Melaleuca penicula
- Conservation status: Priority Four — Rare Taxa (DEC)

Scientific classification
- Kingdom: Plantae
- Clade: Embryophytes
- Clade: Tracheophytes
- Clade: Spermatophytes
- Clade: Angiosperms
- Clade: Eudicots
- Clade: Rosids
- Order: Myrtales
- Family: Myrtaceae
- Genus: Melaleuca
- Species: M. penicula
- Binomial name: Melaleuca penicula (K.J.Cowley) Craven
- Synonyms: Melaleuca coccinea subsp. penicula K.J.Cowley

= Melaleuca penicula =

- Genus: Melaleuca
- Species: penicula
- Authority: (K.J.Cowley) Craven
- Conservation status: P4
- Synonyms: Melaleuca coccinea subsp. penicula K.J.Cowley

Species of flowering plant

Melaleuca penicula is a plant in the myrtle family, Myrtaceae and is endemic to the south of Western Australia. It is a rare species only known from the Fitzgerald River National Park and resembles Melaleuca eximia with its spikes of red flowers but its leaves and stamen bundles are different.

==Description==
Melaleuca penicula is an erect, woody shrub growing to 2.5 m tall. Its leaves are arranged in alternating pairs (decussate) so that there are four rows of leaves along the stem. The leaves are
5.5-10.3 mm long, 2-3.3 mm wide, narrow egg-shaped and tapering to a point. Young leaves are covered with soft, silky hairs. The stalk of the leaf is attached to the underside of the leaf and the upper surface of the leaf faces the stem. The oil glands are distinct.

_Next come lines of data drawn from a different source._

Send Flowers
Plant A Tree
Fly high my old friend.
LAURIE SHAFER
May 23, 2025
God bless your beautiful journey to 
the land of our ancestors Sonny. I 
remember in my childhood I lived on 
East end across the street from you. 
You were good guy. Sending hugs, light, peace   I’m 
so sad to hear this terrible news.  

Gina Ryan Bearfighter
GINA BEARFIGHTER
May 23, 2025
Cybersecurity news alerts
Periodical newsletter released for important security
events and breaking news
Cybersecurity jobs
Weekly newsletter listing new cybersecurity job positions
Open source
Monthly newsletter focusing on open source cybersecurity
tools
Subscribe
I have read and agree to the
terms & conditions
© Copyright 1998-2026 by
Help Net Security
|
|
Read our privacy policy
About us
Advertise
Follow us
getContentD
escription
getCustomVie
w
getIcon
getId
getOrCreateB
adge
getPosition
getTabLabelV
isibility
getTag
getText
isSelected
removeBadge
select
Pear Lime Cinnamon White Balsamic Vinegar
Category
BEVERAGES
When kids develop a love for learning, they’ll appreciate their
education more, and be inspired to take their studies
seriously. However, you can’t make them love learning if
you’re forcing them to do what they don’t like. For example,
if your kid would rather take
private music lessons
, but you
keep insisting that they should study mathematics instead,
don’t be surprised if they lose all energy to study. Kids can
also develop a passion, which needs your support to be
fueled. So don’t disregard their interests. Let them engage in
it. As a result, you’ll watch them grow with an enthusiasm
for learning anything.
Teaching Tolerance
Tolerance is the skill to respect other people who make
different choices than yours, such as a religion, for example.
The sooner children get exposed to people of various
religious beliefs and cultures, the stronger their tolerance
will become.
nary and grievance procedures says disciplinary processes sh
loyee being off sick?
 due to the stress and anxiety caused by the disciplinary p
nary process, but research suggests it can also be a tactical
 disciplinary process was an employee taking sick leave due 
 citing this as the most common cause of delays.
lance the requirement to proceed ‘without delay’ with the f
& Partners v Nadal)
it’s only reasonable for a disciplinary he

The flowers are red to scarlet and arranged in spikes up to 60 mm wide and contain about 40 groups of flowers in threes. The petals are about 3 mm long and fall off as the flower opens. The outer surface of the floral cup (the hypanthium) is usually hairy and there are five bundles of stamens around the flower, each with 10 to 14 stamens. Flowering over a long period from October to February and is followed by fruit which are woody capsules, about 5 mm long in tight cylindrical clusters.

==Taxonomy and naming==
Melaleuca penicula was first formally described as a subspecies of Melaleuca coccinea by Kirsten Cowley in 1990 from a specimen collected in the North Fitzgerald River National Park but later elevated to species rank by Lyndley Craven and Brendan Lepschi in 1999. The specific epithet is a Latin word meaning "brush" referring to the brush-like stamen bundles.

==Distribution and habitat==
Melaleuca penicula occurs in the Fitzgerald River National Park in the Esperance Plains biogeographic region where it grows in sandy soils near granite outcrops.

==Conservation==
Melaleuca papillosa is listed as priority four by the Government of Western Australia Department of Parks and Wildlife meaning that it is rare or near threatened.